Reproduce the text read from each of the items below, line for line and unchanged. Leave the pictures out of your answer.

════

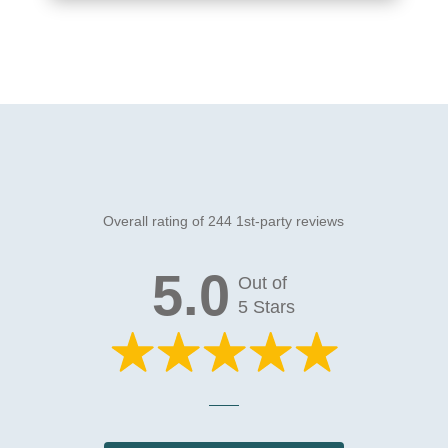
Overall rating of 244 1st-party reviews
5.0
Out of
5 Stars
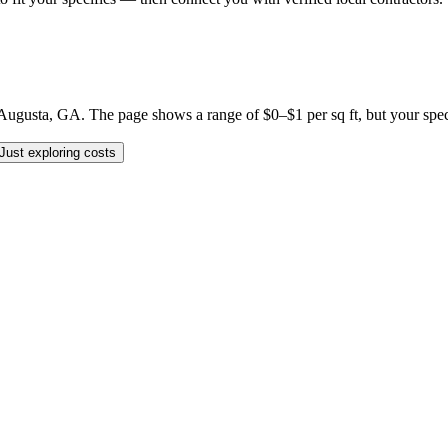
gusta, GA. The page shows a range of $0–$1 per sq ft, but your specific
Just exploring costs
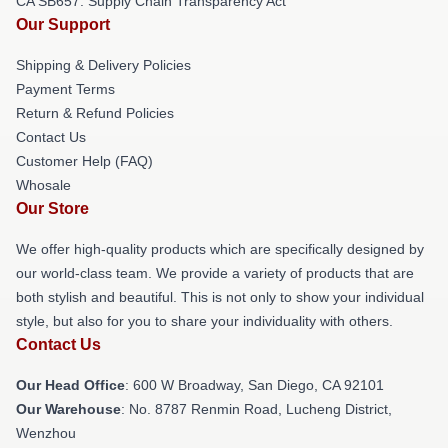
CA SB657: Supply Chain Transparency Act
Our Support
Shipping & Delivery Policies
Payment Terms
Return & Refund Policies
Contact Us
Customer Help (FAQ)
Whosale
Our Store
We offer high-quality products which are specifically designed by
our world-class team. We provide a variety of products that are
both stylish and beautiful. This is not only to show your individual
style, but also for you to share your individuality with others.
Contact Us
Our Head Office
: 600 W Broadway, San Diego, CA 92101
Our Warehouse
: No. 8787 Renmin Road, Lucheng District,
Wenzhou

════

◆ **Solution below**:
Overall rating of 244 1st-party reviews
5.0
Out of
5 Stars
gusta, GA. The page shows a range of $0–$1 per sq ft, but your specific
Just exploring costs
CA SB657: Supply Chain Transparency Act
Our Support
Shipping & Delivery Policies
Payment Terms
Return & Refund Policies
Contact Us
Customer Help (FAQ)
Whosale
Our Store
We offer high-quality products which are specifically designed by
our world-class team. We provide a variety of products that are
both stylish and beautiful. This is not only to show your individual
style, but also for you to share your individuality with others.
Contact Us
Our Head Office
: 600 W Broadway, San Diego, CA 92101
Our Warehouse
: No. 8787 Renmin Road, Lucheng District,
Wenzhou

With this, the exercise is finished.